ISPS: You’ve recently been named the faculty coordinator for ISPS’s new Millstone Fellowship. What can you tell me about this program?
Kinane: I am so excited. What the Millstone Fellowship offers our amazing undergrads is a competitive public service option. For so many students at Yale, the difference in summer internship salary at a public service job and one with a consulting firm or on Wall Street is tremendous. We need top-quality undergraduate students to see public service as an attractive career path. Millstone makes it financially viable for students to gain excellent experiences at the local, state, or federal level of government. Positions they might have overlooked or not accepted because they are low-paying or unpaid. If you are a Millstone fellow, you are also supported at ISPS with programming and networking. If you need resources, we can give them to you so you can do your best work and get the most out of your summer internship. We want to hold open the wide door to government service.
ISPS: Because, as you might say, bureaucracy is not a four-letter word.
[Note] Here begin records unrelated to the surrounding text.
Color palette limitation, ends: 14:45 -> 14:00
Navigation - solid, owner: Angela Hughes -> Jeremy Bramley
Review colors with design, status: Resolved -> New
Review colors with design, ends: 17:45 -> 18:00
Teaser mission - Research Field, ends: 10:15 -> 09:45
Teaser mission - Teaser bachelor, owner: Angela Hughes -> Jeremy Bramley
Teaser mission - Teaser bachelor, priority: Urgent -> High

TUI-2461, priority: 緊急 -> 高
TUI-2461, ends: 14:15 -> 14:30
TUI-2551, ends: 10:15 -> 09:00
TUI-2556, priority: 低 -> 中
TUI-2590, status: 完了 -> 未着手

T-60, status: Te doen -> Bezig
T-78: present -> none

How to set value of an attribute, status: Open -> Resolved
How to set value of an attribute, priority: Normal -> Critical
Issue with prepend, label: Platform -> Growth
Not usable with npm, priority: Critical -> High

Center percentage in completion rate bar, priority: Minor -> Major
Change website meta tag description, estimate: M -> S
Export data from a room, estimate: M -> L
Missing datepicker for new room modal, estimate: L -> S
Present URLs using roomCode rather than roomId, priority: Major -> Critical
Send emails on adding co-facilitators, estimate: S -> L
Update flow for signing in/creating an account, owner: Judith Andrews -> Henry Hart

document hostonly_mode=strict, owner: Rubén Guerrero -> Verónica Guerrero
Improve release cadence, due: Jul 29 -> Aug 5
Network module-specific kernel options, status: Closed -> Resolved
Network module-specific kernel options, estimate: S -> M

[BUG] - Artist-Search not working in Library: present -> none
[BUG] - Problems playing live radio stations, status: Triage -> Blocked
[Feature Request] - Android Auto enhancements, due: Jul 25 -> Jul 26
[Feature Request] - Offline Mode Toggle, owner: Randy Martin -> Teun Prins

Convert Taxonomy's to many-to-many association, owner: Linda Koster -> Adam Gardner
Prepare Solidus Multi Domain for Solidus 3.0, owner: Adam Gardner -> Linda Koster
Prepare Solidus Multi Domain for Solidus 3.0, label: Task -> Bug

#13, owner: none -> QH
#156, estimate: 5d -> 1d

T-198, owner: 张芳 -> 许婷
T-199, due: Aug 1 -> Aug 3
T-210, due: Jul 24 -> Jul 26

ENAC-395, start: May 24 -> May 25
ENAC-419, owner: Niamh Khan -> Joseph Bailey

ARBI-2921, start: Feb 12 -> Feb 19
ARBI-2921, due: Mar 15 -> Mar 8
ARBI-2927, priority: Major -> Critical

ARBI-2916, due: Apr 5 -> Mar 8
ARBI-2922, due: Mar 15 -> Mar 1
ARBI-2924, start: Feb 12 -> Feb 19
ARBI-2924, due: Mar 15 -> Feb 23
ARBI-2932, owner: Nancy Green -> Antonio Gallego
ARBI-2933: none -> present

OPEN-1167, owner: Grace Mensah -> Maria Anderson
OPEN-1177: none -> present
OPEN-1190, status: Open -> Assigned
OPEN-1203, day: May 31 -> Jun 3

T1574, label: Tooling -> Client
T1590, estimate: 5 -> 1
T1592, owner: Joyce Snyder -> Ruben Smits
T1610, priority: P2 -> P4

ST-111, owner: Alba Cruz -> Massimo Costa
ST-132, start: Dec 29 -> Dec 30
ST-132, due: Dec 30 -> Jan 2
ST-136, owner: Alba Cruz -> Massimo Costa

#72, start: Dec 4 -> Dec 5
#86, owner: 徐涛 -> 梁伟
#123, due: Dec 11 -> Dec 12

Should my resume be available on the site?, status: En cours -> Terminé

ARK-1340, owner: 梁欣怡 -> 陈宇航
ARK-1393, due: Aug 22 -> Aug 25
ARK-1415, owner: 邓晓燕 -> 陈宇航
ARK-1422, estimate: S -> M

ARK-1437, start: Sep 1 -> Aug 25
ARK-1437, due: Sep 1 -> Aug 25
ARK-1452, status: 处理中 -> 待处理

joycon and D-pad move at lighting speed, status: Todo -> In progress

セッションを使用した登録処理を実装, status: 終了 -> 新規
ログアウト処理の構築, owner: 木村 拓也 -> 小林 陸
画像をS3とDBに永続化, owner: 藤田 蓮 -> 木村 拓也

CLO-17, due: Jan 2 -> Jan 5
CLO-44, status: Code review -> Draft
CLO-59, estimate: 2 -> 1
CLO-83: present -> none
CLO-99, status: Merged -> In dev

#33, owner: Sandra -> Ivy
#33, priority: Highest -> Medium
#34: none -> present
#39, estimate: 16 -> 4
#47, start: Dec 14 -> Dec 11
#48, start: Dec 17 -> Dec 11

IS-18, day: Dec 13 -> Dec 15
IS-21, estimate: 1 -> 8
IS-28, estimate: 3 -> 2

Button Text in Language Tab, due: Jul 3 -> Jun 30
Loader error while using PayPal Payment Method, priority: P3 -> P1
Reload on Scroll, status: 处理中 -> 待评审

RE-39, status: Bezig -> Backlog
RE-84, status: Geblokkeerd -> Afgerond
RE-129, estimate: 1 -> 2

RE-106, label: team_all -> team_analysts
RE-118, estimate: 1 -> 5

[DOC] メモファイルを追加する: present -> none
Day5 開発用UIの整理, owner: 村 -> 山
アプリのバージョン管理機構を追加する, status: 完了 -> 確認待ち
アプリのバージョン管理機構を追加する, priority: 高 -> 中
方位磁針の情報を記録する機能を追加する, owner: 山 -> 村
Kinane: You’ve got it. We focus so much on the individuals running and winning presidential elections. One person’s biography, personality, and campaign promises. But presidents can literally do nothing by themselves. They aren’t out there building bridges or paving roads and controlling air traffic or monitoring the skies for weather balloons. Presidents have extraordinary powers and influence, but the vast majority of the work will be done by people they appoint. And what are those people doing? They are directing and shaping the decisions of thousands of civil servants and, ultimately, the actions of government. We need to pay attention to all the people the president appoints to top leadership positions, no matter how temporary they may appear. Who will the president select to make those decisions and guide the massive ship that is the government in the right direction?